Sunday, December 22, 2002  

Trinidad features in the latest issue of National Geographic Explorer, though not in a light one would have hoped: the piping-guan bird, or pawi as it's commonly known and the only bird endemic to this island, is the subject of the December "Wildlife as Canon Sees it" ad, the latest in the famed series that highlights endangered animal species across the globe.

Before I go any further, a bit of history. As a child I, like many other children, had a passion for animals. Unlike most children, however, I had a particular fascination with rare species - the rarer the better. Not that I had some perverse desire to see all species of animal become extinct. It was that for some reason I felt an affinity for those creatures that existed in ever-dwindling numbers. I imagined them, practically the last of their species, alone, solemnly soldiering on, against the rest of a world that had pushed them to the brink and didn't know them at all. They reminded me of me, also (as I saw myeslf) alone, misunderstood, battling the world and totally (here it comes, Bina) solipsistic.

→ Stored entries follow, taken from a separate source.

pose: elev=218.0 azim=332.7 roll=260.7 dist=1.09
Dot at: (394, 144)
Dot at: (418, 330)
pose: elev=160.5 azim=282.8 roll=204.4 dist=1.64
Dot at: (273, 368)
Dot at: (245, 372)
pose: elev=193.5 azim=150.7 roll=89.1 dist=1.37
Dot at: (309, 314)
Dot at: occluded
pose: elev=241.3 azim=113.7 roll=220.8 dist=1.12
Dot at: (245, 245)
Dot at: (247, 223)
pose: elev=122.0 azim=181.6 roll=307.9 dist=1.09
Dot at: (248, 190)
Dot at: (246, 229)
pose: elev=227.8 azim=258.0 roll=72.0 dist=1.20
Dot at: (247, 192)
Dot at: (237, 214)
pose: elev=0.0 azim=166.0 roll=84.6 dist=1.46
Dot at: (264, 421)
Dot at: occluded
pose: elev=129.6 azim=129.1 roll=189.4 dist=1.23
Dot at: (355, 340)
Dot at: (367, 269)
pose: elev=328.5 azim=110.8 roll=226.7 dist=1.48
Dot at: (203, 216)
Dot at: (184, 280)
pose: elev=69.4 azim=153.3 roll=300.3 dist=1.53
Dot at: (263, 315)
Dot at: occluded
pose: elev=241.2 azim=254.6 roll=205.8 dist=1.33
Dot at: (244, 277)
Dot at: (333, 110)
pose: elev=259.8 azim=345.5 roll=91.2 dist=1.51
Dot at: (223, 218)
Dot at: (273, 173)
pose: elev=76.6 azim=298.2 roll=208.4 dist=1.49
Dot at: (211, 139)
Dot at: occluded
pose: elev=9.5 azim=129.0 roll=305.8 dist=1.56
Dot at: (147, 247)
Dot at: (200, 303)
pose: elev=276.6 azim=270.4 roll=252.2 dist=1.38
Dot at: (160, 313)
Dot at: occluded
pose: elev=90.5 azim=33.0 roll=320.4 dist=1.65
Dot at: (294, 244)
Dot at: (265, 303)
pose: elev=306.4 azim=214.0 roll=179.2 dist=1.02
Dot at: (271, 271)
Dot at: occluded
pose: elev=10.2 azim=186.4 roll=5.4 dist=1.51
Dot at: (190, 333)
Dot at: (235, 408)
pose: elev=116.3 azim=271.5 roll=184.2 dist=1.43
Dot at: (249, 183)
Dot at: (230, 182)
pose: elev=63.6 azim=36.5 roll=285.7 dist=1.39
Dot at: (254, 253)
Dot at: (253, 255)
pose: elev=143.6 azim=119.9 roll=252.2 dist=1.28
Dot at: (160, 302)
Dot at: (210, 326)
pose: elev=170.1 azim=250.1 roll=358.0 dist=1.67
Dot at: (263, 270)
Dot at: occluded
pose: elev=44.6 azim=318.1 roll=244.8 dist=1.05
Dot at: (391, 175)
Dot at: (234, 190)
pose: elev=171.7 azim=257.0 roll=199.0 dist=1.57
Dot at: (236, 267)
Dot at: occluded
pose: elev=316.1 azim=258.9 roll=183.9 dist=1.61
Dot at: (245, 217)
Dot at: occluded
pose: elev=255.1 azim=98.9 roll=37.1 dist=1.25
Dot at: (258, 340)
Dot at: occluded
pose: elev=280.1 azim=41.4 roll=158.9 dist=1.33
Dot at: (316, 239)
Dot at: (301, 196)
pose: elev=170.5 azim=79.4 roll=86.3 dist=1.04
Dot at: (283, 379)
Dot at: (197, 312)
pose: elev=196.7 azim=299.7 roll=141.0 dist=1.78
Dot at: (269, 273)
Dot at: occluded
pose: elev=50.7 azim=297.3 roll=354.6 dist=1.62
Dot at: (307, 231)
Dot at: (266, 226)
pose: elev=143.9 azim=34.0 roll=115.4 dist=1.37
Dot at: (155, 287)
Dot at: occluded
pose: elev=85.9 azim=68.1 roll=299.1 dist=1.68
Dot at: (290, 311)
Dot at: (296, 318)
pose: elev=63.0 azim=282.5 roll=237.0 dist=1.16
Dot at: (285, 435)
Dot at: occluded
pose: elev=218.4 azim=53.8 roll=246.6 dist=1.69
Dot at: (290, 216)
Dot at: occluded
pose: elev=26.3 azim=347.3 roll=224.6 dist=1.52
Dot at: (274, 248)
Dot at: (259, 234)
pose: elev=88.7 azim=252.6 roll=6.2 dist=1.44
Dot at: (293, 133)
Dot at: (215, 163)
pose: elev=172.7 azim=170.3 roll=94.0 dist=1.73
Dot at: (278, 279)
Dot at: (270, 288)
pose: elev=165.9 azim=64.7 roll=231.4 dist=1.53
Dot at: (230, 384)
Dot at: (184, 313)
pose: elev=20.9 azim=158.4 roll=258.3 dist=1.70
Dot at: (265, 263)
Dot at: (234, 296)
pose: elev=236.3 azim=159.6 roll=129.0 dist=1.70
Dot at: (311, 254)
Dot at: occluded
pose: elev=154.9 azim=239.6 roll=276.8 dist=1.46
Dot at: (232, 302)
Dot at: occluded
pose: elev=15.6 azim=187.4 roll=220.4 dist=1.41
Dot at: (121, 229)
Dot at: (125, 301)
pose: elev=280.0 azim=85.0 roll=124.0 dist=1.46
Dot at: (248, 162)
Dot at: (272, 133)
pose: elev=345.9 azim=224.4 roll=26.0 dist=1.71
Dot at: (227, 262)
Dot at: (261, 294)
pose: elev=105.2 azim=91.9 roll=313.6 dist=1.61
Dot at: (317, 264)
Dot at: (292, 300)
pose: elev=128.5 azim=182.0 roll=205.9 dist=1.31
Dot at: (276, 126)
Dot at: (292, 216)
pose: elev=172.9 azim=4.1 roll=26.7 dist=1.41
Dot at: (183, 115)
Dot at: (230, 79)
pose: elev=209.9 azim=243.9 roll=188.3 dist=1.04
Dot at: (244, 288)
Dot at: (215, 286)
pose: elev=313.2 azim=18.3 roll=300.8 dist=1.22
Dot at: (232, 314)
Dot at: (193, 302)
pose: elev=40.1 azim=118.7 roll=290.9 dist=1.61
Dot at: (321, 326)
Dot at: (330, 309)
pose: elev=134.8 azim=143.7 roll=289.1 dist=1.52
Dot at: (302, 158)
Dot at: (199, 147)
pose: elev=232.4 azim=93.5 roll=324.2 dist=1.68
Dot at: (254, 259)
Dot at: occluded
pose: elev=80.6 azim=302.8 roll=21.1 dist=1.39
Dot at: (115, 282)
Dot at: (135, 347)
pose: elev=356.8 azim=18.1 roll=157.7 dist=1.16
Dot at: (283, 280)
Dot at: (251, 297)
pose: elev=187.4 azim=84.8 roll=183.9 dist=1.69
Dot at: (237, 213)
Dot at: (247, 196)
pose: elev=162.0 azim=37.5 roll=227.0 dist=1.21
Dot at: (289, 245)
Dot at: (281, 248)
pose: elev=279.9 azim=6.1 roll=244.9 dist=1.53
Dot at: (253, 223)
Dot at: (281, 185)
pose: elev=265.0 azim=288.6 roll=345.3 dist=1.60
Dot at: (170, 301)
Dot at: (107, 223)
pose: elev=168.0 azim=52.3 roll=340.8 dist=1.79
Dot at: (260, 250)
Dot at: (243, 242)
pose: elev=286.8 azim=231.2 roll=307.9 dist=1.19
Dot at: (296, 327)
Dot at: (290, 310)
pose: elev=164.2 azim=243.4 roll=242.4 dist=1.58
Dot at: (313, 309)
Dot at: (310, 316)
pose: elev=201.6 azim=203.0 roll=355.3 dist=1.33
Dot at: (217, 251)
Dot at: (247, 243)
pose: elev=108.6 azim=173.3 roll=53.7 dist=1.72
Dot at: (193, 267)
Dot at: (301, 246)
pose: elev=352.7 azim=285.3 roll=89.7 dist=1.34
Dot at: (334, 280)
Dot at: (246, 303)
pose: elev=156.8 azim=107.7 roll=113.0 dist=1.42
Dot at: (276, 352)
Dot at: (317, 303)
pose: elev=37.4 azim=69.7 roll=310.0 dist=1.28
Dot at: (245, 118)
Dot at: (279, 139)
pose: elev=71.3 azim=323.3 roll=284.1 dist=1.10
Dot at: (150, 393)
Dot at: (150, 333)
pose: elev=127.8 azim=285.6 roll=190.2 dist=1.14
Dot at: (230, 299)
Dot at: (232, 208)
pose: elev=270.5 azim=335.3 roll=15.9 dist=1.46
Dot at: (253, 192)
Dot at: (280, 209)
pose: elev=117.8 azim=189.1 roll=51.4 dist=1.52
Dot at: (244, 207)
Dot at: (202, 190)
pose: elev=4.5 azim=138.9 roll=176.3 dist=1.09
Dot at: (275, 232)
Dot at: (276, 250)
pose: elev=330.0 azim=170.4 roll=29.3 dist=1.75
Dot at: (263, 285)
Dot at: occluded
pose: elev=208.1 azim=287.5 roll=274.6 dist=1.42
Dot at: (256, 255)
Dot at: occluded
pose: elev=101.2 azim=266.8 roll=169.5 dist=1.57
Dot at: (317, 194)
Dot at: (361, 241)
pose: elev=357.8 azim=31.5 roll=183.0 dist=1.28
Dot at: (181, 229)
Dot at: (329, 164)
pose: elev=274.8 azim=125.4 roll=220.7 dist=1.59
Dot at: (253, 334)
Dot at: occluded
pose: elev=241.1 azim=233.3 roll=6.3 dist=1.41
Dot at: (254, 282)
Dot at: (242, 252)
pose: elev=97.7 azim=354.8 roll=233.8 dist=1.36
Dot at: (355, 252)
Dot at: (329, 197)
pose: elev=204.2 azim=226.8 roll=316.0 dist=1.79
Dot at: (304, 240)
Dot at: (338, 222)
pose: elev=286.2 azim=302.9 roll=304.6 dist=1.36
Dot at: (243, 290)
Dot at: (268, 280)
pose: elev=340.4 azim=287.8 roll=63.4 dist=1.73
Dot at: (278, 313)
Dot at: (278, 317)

And so, every month when the National Geographic arrived (both my primary and secondary schools had subscriptions) and I got my grubby hands on it, I'd turn automatically to the back cover or back inside cover, where the "Wildlife as Canon Sees it" ads almost invariably ran. I'd stare with fascination at that month's animal, captured in vivid Canon colour - the brilliant seven-coloured tanager of Bahia, the imposing white Javanese rhino, the elusive Arabian oryx. Then I'd stare with equal wonder at the little map that accompanied the ad, with the land masses in orange, the ocean in blue and the habitat range of the animal in question in a little strip or blob of white.

That was when I was a child. Now I am an adult, and the fact that there are, according to the Canon ad's stats, only an estimated 70-200 pawi left in Trinidad, and therefore in the world, is no longer exciting, no longer elicits a thrill, but another feeling entirely.